It was a week into a trip through Patagonia, that wild region at the tip of South America, when I peeled the T-shirt off my back. It’d been there for days straight, a true second skin as I trekked, climbed, and paddled in an endurance race through wilderness so deep you carried everything in a pack and never changed clothes.
The same shirt, now a faded green with small holes and snags, remains a go-to piece in my wardrobe. Over the years, from the 2010 expedition in Patagonia onward, the shirt has seen hundreds of days of wear. It’s still a valid top that I put on for backpacking trips and lunchtime training runs alike.
Ibex, a Vermont company, is the manufacturer. The shirt is called the Balance T, and unfortunately Ibex discontinued the design in 2013.
The secret is in the shirt’s material, a blend of nylon and merino wool. The synthetic fibers give it stretch and strength, and the wool offers a material that’s comfortable in a range of temperatures.
It also does not stink like a regular shirt. Wool is naturally anti-microbial. This was a good thing in Patagonia, my expedition-mates would tell you as much.
But even at home today I often wear the shirt a few times for workouts before it goes into the laundry, drying it on a line in the sun in between. I wear the piece alone in warm months and as a base layer when it’s cold outside.
It fits tight but comfortably for any activity. It does not chafe. The shirt also does not wick sweat — it soaks it in. This may seem like a negative point, but after years of doing aerobic things outdoors I’ve given up trying to find a shirt that can handle the sweat generated by high-heart-rate activities.

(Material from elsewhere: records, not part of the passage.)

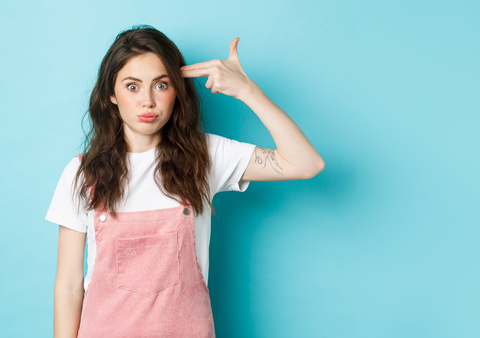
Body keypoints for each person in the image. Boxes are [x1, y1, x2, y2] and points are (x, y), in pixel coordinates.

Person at [46, 25, 324, 337]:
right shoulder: (82, 173)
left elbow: (306, 163)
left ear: (177, 91)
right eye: (132, 86)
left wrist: (247, 90)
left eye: (161, 85)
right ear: (111, 93)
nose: (148, 101)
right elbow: (68, 285)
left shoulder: (206, 156)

Instead, wool regulates your body temp, even if it’s soaking wet with water or sweat. On hot days the saturated shirt helps keep you cooler, but if you sweat when it’s cold outside the fabric sticks to your skin, melding on and taking a temperature in sync with your natural epidermal environment.

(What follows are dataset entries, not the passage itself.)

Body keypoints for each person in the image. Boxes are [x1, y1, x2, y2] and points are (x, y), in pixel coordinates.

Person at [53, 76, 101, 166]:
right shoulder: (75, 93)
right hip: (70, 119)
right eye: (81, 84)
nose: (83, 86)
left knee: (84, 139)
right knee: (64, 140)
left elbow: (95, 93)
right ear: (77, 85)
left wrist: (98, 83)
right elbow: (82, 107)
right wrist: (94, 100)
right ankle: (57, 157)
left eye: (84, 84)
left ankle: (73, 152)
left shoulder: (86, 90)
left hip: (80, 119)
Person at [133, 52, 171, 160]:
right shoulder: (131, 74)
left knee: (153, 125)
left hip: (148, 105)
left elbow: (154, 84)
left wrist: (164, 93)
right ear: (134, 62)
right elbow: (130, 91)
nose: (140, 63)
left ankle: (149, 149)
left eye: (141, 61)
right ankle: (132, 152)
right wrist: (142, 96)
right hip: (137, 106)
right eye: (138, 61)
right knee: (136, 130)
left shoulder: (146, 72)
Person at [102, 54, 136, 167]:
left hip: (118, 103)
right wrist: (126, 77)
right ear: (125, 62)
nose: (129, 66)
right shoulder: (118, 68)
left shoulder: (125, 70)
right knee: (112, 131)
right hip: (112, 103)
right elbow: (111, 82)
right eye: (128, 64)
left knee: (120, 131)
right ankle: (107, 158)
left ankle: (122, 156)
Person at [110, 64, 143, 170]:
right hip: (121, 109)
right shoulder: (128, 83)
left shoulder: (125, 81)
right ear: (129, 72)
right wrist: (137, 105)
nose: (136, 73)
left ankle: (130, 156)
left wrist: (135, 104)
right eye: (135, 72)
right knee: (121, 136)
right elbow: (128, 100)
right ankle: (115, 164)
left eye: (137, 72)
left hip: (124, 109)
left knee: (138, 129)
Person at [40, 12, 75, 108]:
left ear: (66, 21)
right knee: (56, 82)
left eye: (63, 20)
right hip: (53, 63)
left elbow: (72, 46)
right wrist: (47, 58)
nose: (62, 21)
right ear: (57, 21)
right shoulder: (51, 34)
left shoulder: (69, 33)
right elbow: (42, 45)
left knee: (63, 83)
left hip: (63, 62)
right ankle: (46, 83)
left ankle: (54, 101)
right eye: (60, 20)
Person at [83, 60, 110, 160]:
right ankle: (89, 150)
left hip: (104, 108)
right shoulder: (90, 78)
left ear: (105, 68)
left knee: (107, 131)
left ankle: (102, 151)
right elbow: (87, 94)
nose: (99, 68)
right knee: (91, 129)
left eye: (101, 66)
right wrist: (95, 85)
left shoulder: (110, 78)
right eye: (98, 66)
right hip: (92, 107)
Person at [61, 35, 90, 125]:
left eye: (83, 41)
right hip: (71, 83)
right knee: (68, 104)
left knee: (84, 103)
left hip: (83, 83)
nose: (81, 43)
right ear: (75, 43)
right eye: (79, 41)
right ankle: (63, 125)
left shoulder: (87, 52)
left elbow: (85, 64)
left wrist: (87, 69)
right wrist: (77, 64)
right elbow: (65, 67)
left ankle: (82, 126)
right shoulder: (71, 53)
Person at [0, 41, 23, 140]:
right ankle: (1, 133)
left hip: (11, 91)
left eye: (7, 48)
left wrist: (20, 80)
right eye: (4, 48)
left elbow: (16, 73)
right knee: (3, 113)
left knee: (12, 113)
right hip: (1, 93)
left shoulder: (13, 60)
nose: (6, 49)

The wool in this Ibex shirt comes from New Zealand, and it’s a super-fine 17.5-micron blend.
The shirt is seamless throughout the body thanks to the fine needles on specialized Italian knitting machines. They are used to create a fabric that changes structure without hard stops — the chest area on the Balance T, for example, fades from a lighter, smoother texture on the edge of the trunk, and the underarm material is unique from the shoulders.
This all equals a tight but “body-mapped” fit that I love. The shirt just sits right on my frame and is mostly unnoticeable, no matter what I am doing outdoors.

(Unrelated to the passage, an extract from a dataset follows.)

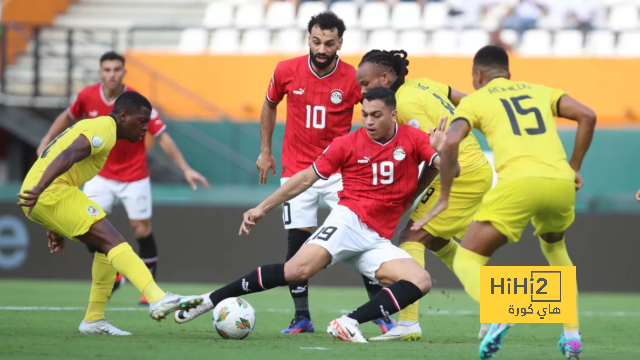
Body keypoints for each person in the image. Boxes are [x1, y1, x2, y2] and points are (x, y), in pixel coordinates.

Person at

Originally, the Balance T retailed for $75. That sounds pricey, but given its durability you got more than your money’s worth.
Look for similar shirts from Icebreaker, Smartwool, and other purveyors of merino-wool blends. Ibex still makes merino T-shirts, but not with this exact fabric. (The company does still use the same merino/nylon blend on some of its women’s undergarments.)
Pick up a Balance T or something similar if you can find it. The top will get you to Patagonia and back, and much further from there in the years ahead.